Karpova and her colleagues wanted to see if they could create a situation that would force animals to switch into this random mode of behavior. "We tried to create a setting that would push the need to create behavioral variability and unpredictability to its extreme," she says. They did this by placing rats in a competitive setting in which a computer-simulated competitor determined which of two holes in a wall would provide a sugary reward. The virtual competitor, whose sophistication was varied by the experimenters, analyzed the rats' behavior to predict their future choices.
"We thought if we came up with very sophisticated competitors, then the animals would eventually be unable to figure out how to outcompete them, and be forced to either give up or switch into this [random] mode, if such a mode exists," Karpova says. And that's exactly what happened: When faced with a weak competitor, the animals made strategic choices based on the outcomes of previous trials. But when a sophisticated competitor made strong predictions, the rats ignored past experience and made random selections in search of a reward.
Now that they had evidence that the brain could generate both strategic and random behavior, Karpova and her colleagues wanted to know how it switched between modes. Since that switch determines whether or not an animal's internal model of the world influences its behavior, the scientists suspected it might involve a brain region called the anterior cingulate cortex, where that internal model is likely encoded.

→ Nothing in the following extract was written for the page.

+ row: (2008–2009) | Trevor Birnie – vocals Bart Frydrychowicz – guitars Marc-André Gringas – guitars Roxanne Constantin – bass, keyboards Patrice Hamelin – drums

They found that they could cause animals to switch between random and strategic behavior by manipulating the level of a stress hormone called norepinephrine in the anterior cingulate cortex. Increasing norepinephrine in the region activated random behavior and suppressed the strategic mode. Inhibiting release of the hormone had the opposite effect.
Karpova's team observed that animals in their experiments sometimes continued to behave randomly, even when such behavior was no longer advantageous. "If all they've experienced is this really sophisticated competitor for several sessions that thwarts their attempts at strategic, model-based counter-prediction, they go into this [random mode], and they can get stuck in it for quite some time after that competitor is gone," she says. This, she says, resembles the condition of learned helplessness, in which strategic decision-making is impaired following an experience in which a person finds they are unable to control their environment.

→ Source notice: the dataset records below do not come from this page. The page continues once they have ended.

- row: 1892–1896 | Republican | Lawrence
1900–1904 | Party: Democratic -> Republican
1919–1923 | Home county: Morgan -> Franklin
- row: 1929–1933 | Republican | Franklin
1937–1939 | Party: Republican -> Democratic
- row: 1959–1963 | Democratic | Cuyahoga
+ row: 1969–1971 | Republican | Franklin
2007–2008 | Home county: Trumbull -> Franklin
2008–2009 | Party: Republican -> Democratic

The scientists could release the animals from this "stuck" state by suppressing the release of norepinephrine in the anterior cingulate cortex. "Just by manipulating a single neuromodulatory input into one brain area, you can dramatically enhance the strategic mode. The effect is strong enough to rescue animals out of the random mode and successfully transform them into strategic decision makers," Karpova says. "We think this might shed light on what has gone wrong in conditions such as learned helplessness, and possibly how we can help alleviate them."
Karpova says that now that her team has uncovered a mechanism that switches the brain between random and strategic behavior, she would like to understand how those behaviors are controlled in more natural settings. "We normally try to use all of our knowledge to think strategically, but sometimes we still need to explore," she says. In most cases, that probably means brief bouts of random behavior during times when we are uncertain that past experience is relevant, followed by a return to more strategic behavior - a more subtle balance that Karpova intends to investigate at the level of changes in activity in individual neural circuits.